▼
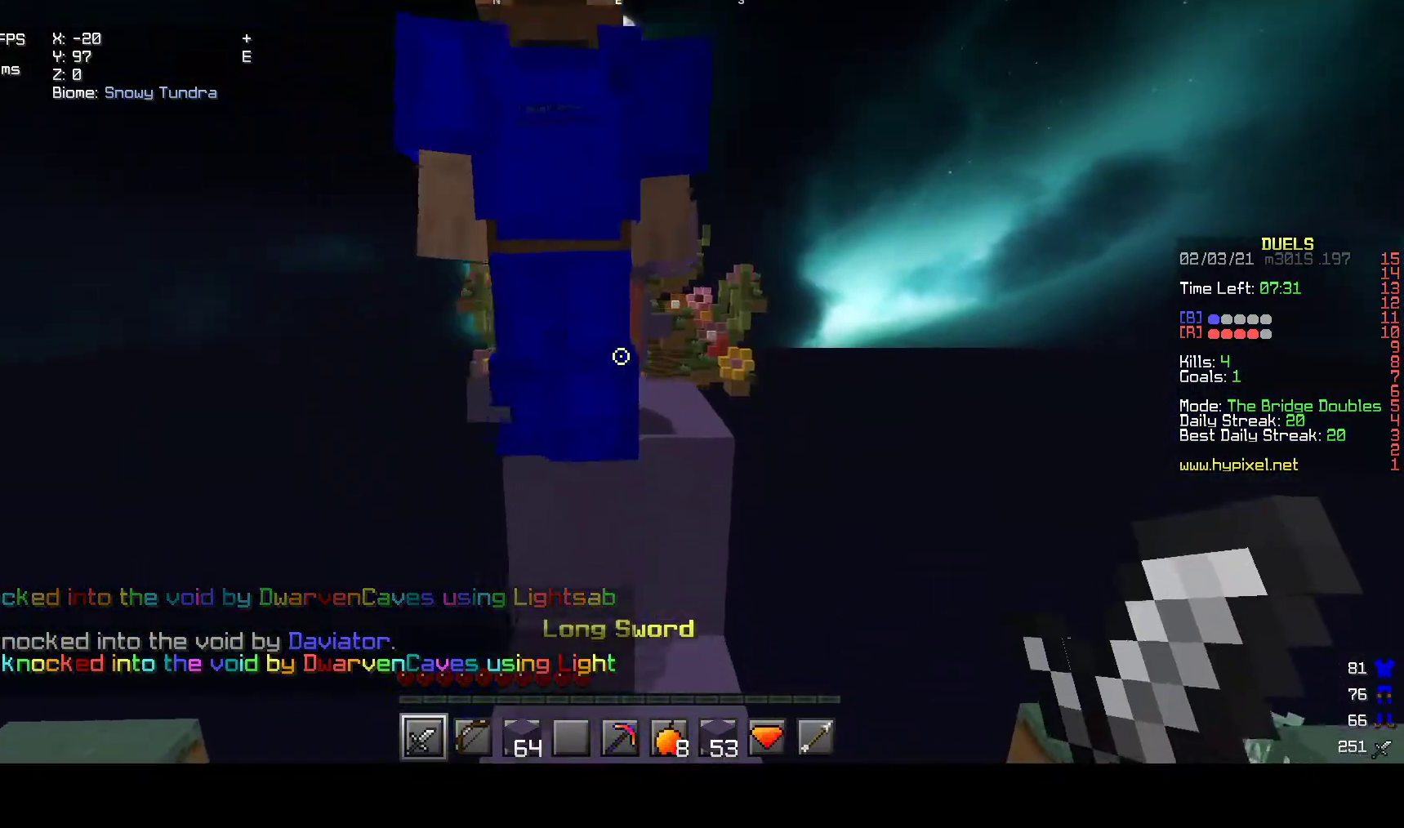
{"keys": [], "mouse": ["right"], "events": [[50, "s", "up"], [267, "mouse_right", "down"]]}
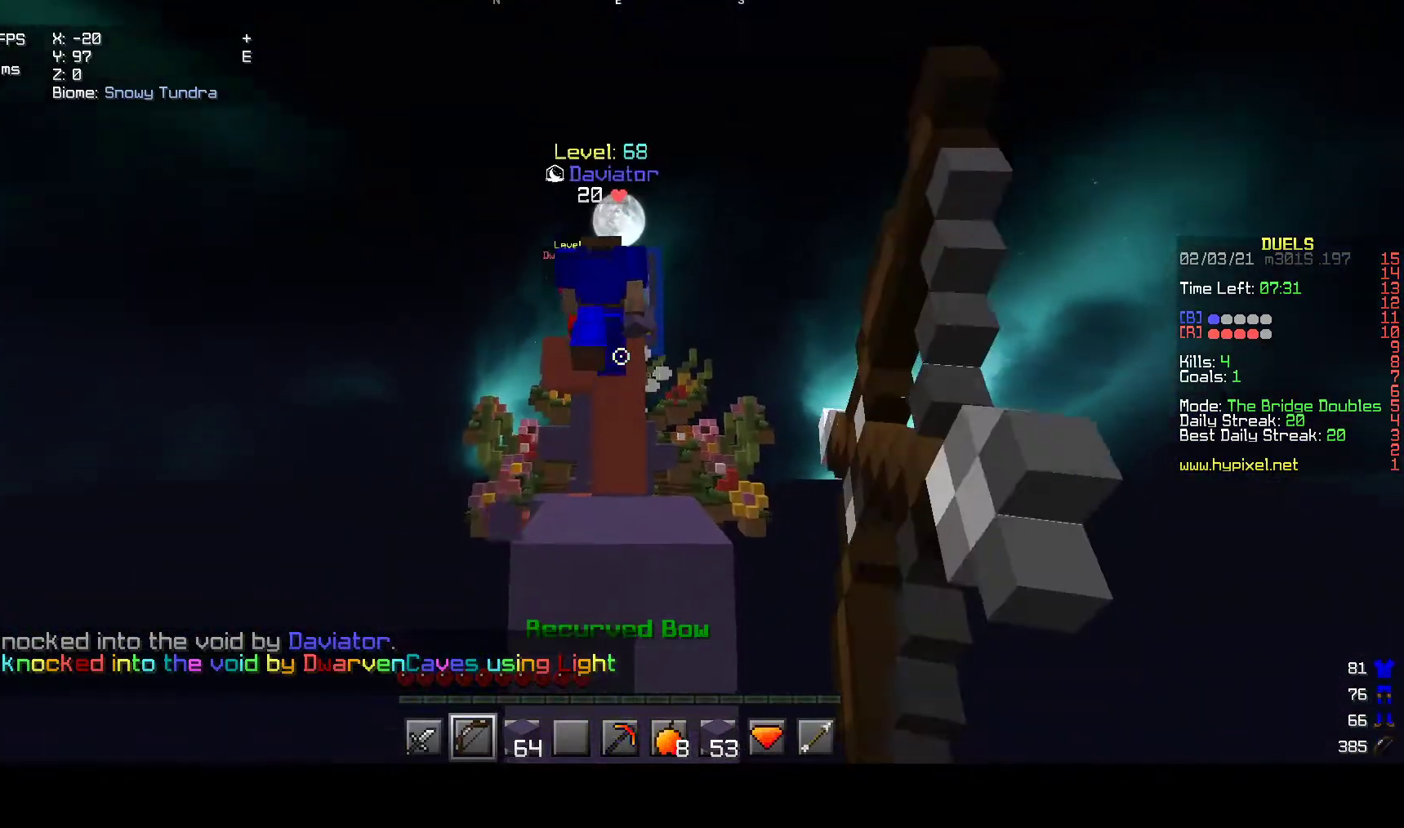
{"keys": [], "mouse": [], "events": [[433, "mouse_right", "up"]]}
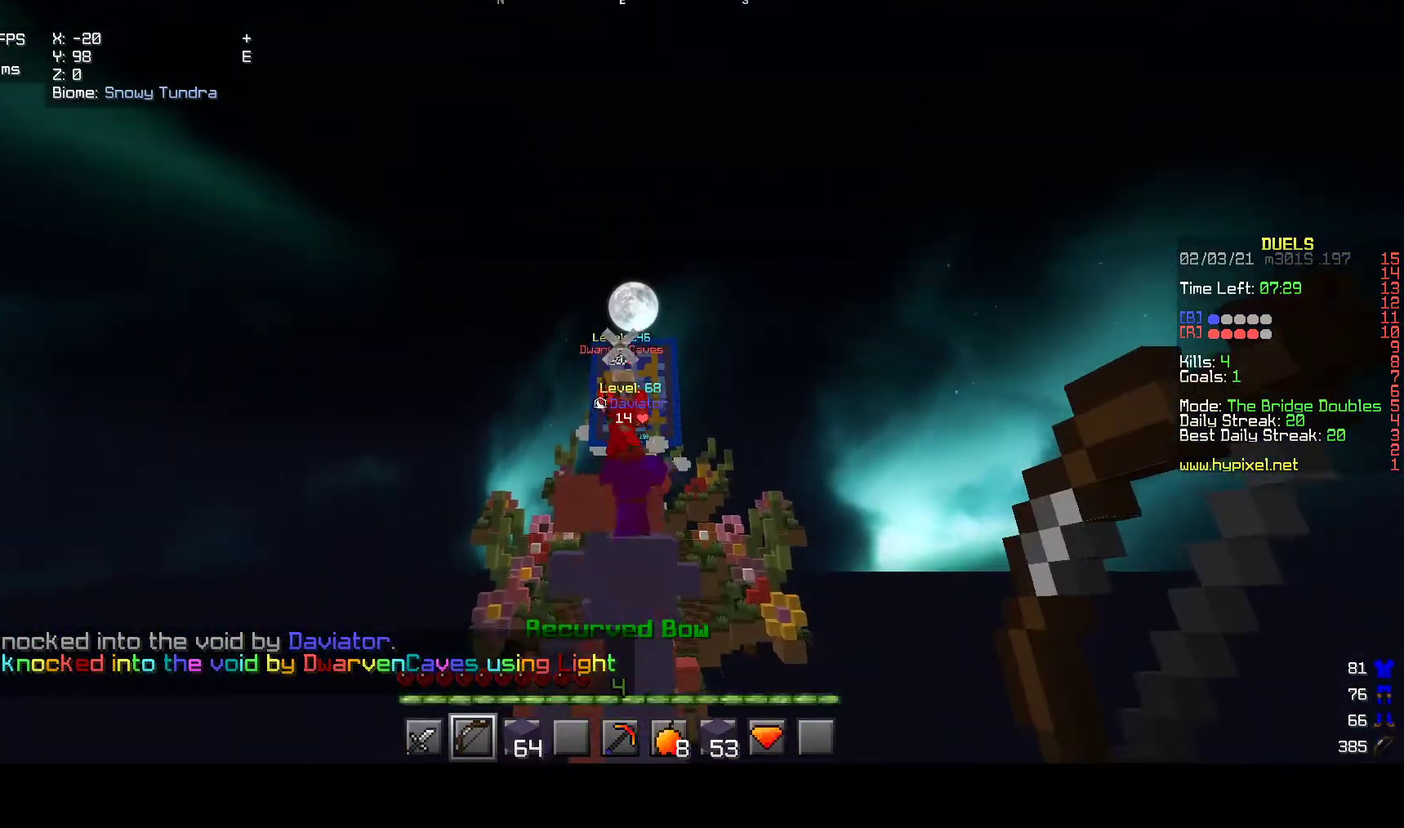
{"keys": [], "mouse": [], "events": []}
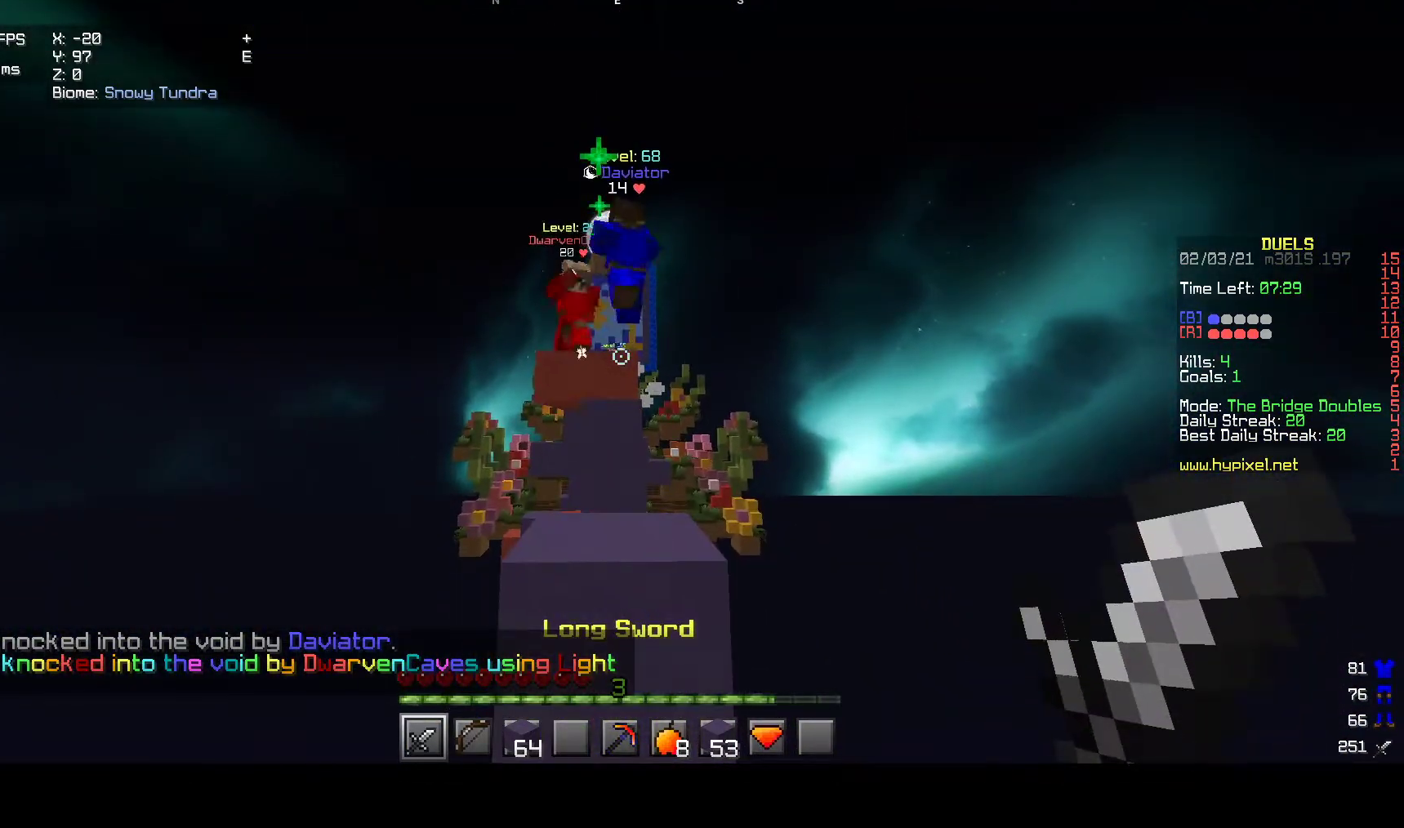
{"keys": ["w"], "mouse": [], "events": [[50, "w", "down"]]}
▲
__Assignment__. Print the entire listing precisely as written, omitting the images it holds.

__Answer space__.
{"keys": [], "mouse": ["right"], "events": [[50, "s", "up"], [267, "mouse_right", "down"]]}
{"keys": [], "mouse": [], "events": [[433, "mouse_right", "up"]]}
{"keys": [], "mouse": [], "events": []}
{"keys": ["w"], "mouse": [], "events": [[50, "w", "down"]]}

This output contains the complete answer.